== Work required ==
Below are records; reproduce exactly the lines from the one that has "Teamwork im Homeoffice" through the one that has "Homeoffice for Beginners_ Tag 4 |", ends included, and nothing more.

== Input ==
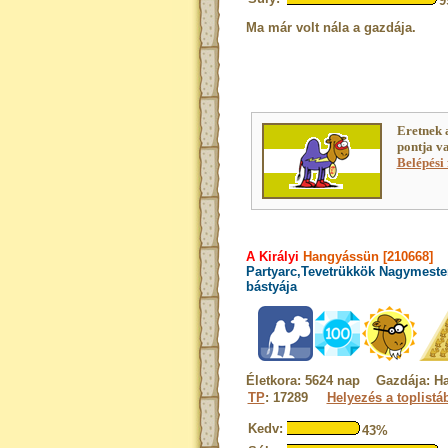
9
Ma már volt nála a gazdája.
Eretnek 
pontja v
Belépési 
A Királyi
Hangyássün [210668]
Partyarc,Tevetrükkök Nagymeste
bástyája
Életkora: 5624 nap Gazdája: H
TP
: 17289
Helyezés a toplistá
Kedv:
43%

---

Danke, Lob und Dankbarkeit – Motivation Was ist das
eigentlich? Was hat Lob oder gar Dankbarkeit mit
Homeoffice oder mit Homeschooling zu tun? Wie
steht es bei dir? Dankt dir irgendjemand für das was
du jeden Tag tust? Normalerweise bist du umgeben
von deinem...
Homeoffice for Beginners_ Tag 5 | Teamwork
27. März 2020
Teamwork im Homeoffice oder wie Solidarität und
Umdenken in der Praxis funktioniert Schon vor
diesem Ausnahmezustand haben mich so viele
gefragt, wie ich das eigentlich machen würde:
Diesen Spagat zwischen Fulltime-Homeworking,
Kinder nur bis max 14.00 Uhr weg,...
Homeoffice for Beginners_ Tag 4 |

== Solution to this problem ==
Teamwork im Homeoffice oder wie Solidarität und
Umdenken in der Praxis funktioniert Schon vor
diesem Ausnahmezustand haben mich so viele
gefragt, wie ich das eigentlich machen würde:
Diesen Spagat zwischen Fulltime-Homeworking,
Kinder nur bis max 14.00 Uhr weg,...
Homeoffice for Beginners_ Tag 4 |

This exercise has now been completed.